World Liberty’s Stablecoin Was Attacked Overnight, The White House Has Gone Silent
In the cryptocurrency world, there is a specific type of Monday that occurs when social media feeds twitch, prices tremble, and everyone who was paying attention realizes something is wrong thirty seconds before the official statement is released. One of those Mondays was February 23, 2026. Posts from Eric Trump’s X account that mentioned World Liberty Financial started to disappear around 1 p.m. London time. A few minutes later, USD1, the company’s main stablecoin, fell to about $0.994 below its dollar peg. Not a breakdown. Technically, it’s not even a crisis. However, any deviation is a warning sign for a stablecoin, whose sole goal is to remain motionless.
The choreography that ensued was peculiar and revealing. Within hours, the World Liberty Financial account on X released a statement referring to the event as a “coordinated attack,” stating that hackers had opened “massive WLFI shorts” to profit from the chaos, paid influencers to spread FUD, and gained access to unidentified co-founder accounts. By the following morning, the stablecoin had recovered and was back within its historical range at $0.9994. According to the post, the engineering team had performed precisely as planned. The smart contracts remained unaltered. Every reserve is intact.

[PROBLEM STATEMENT]
Answer these questions using the article about World Liberty Financial's stablecoin.
1. Around what London time did posts from Eric Trump's X account start to disappear?
2. To about what price did USD1 fall below its dollar peg?
3. At what price was the stablecoin trading by the following morning?

[SOURCE MATERIAL]

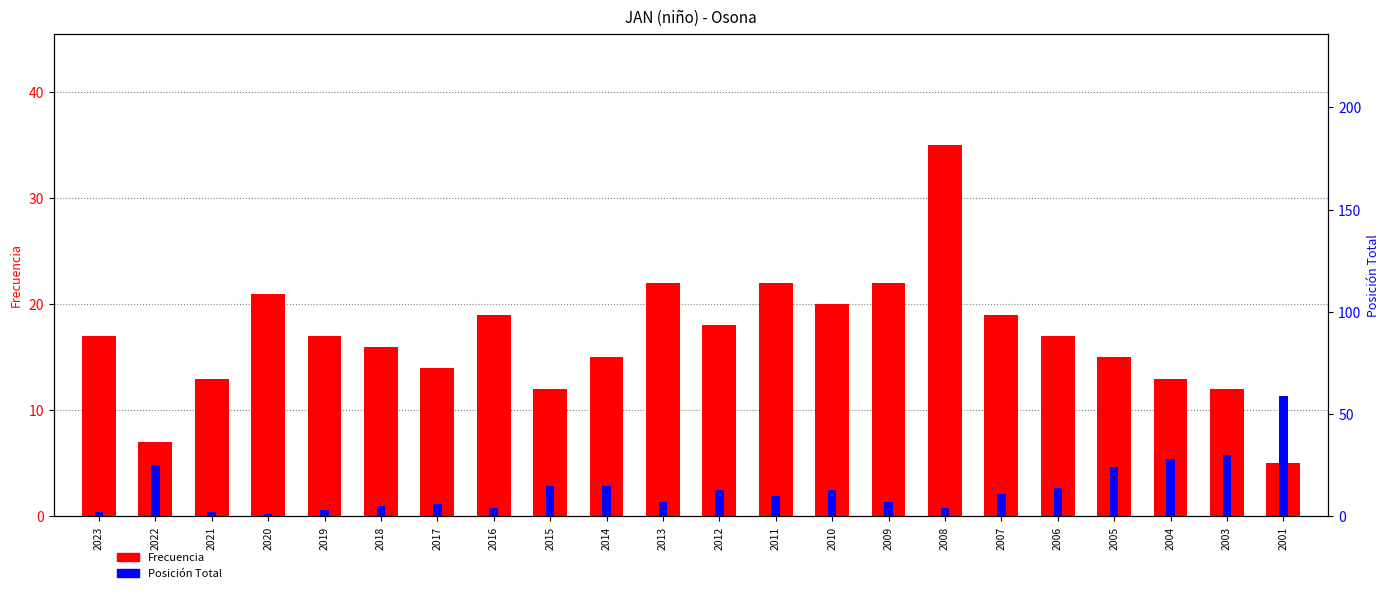

Which series has the widest spread of values?

Posición Total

[RESULT]
1. Around 1 p.m.
2. About $0.994
3. $0.9994